Все, что говорила ему Фира о Дуне, пронизывала нежная и совершенно бескорыстная любовь. И Кортин, сравнивая, подумал потом о Гите и Ирме, которые вместе с Фирой образовывали как бы особый, самый близкий и давний круг Дуниных подруг. Несомненно, Гита и Ирма также очень любили свою Диночку. Но они, допускал Кортин, привыкли считать ее со всем богатством ее души и телесной ущемленностью как бы своим достоянием, данным им в ответ на их преданную любовь к ней. И оттого они подсознательно ревновали ее к нему, к ее образовавшемуся счастью и даже, быть может, безотчетно завидовали той полноте жизни, которая пришла к ней с его появлением и чего они сами в той или иной мере были лишены. Видимо, здесь крылась и одна из причин их поведения осенью, когда они, обе не работающие, не обремененные семьей женщины, ничем не помогли ему в домашнем уходе за Дуней и бытовых делах в те самые трудные месяцы. И почему отдалились от него теперь, после похорон. Впрочем, причин было много, а связывала их только Дуня.
Разговор с Фирой принес ему неожиданное облегчение. Подняло дух признание ею Дуниного счастья с ним. Это признание утишило еще одно его мучение из-за того, что он так и не предложил Дуне стать его «законной» женой, не доставил ей этого женского удовлетворения и радости, процеплявшись за свою пустопорожнюю формальную независимость.
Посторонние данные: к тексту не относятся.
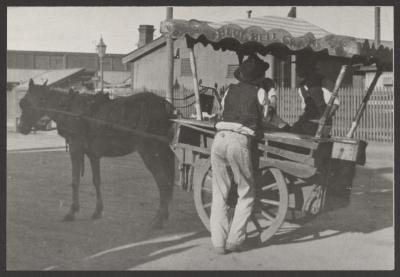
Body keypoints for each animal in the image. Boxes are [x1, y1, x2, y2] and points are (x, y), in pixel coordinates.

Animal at [18, 78, 175, 227]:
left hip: (149, 151)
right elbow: (96, 181)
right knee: (167, 181)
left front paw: (72, 211)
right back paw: (164, 215)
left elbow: (75, 181)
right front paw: (98, 211)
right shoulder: (93, 155)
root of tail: (164, 104)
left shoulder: (75, 149)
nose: (21, 128)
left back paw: (159, 219)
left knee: (162, 181)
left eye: (24, 103)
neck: (70, 109)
Поднявшееся настроение подтолкнуло его приняться за ответное письмо Дуниному отцу. До недавнего времени это был еще вполне бодрый человек, приезжавший несколько лет подряд в Москву из своего районного городка на Северном Кавказе повидаться с дочерью и проконсультироваться со столичными врачами насчет своих побаливающих ног. Был он высок, широкогруд, с наголо бритой крупной головой и держался прямо, сохраняя облик и повадку кавалериста времен Гражданской войны, а заметно сдал год назад, когда приезжал в последний раз. Поэтому телеграмму о смерти Дуни Кортин послал на имя его жены, которая была много моложе, чтобы его подготовили к этому известию. Но Андрей Александрович тотчас позвонил сам и сообщил, что на похороны вылетает сын Валерий. В его голосе, басовитом и твердом, не слышалось ни подавленности, ни тем более слезливости. Он словно не допустил в себя разрушительное горе. Проявились, должно быть, его солдатская закваска и самозащита возраста.